Palabra en el tiempo

Alejandro V. García

El jamonero

LA sonrisa refulgente de Antonio Herrera, el jamonero de Trevélez, cuando el jueves era conducido por los agentes a la Comandancia de la Guardia Civil, es, como solemos decir en este oficio, mucho más elocuente que un editorial, yo diría incluso que da para un ensayo sobre la picaresca, la devoción y la caída. Qué gloria ver la compostura del jamonero en esas primeras fotografías, con el aspecto de quien ha pasado muchas horas de holganza y no ha tenido tiempo de asumir su nueva suerte; la camisa abierta, despecheretado; la barba coqueta y recortada; la piel resplandeciente de quien se ha expuesto muchas horas indolentemente al sol y, sobre todo, esa sonrisa que expresa al mismo tiempo felicidad, orgullo de saberse perseguido por los fotógrafos, vanidad e incluso cierta compasión por todos los pobres desgraciados que aún no hemos resuelto el oscuro deseo de la pereza y, es más, somos conscientes de que nos moriremos cumpliendo los estrictos horarios de trabajo.

Hay también un rasgo de amargura en la mirada y en la forma en que ladea la cabeza, pero no es una amargura por lo que le espera sino, quizá, por lo que ha dejado atrás: una libertad diferente a cualquier libertad; la tristeza somnolienta de sus apartamentos; la colección de guayaberas y pantalones cortados a la altura justa para exhibir con jactancia las pantorrillas poderosas; los sonidos suavísimos de las aves del paraíso; la melancolía de los atardeceres; la sonrisa de las muchachas adornadas con abalorios de flores y el recuerdo del dulzor de los cócteles servidos en copas decoradas con palmeras de papel y bengalas.

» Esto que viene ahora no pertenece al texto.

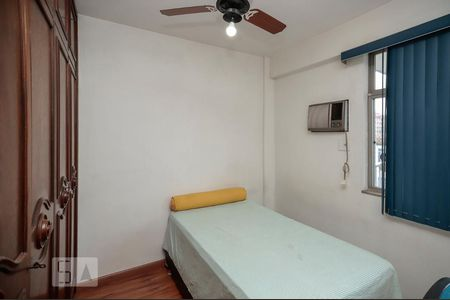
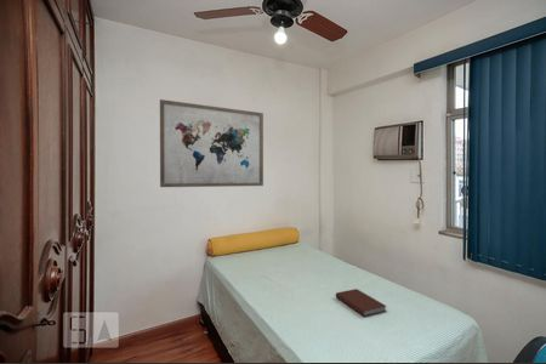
+ book [335,288,387,318]
+ wall art [159,98,265,188]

El jamonero, sin embargo, declaró al juez lo contrario que sugerían las primeras imágenes: que está arruinado, casi pobre, perseguido, desfondado, amilanado y derruido. Sin embargo, su confesión llega tarde pues en el imaginario popular el jamonero de Trevélez representa , a pesar de su protesta, una aspiración secreta que anhela el crimen y el paraíso, el placer y la audacia criminal y que se podría enunciar con una expresión tan simple como bruta: dar un buen golpe y largarse a una costa del Caribe.

Este tópico está construido sobre unos pocos (poquísimos) estafadores y ladrones que alcanzaron esas imaginarias riberas de aguas glaucas antes que él. El Dioni, por ejemplo, aunque nuestro jamonero es mucho más racial, acaso por su oficio entreverado de gordo y magro. Es rara esa mezcla de envidia y repulsión que suscitan estos personajes. La conciencia del hombre cansado y explotado puede ser así de ambivalente, como si alcanzar las playas caribeñas, además del descanso infinito, sofocara el escozor de la conciencia.

Por fortuna ni la ley, ni las víctimas ni el sentido común olvidan.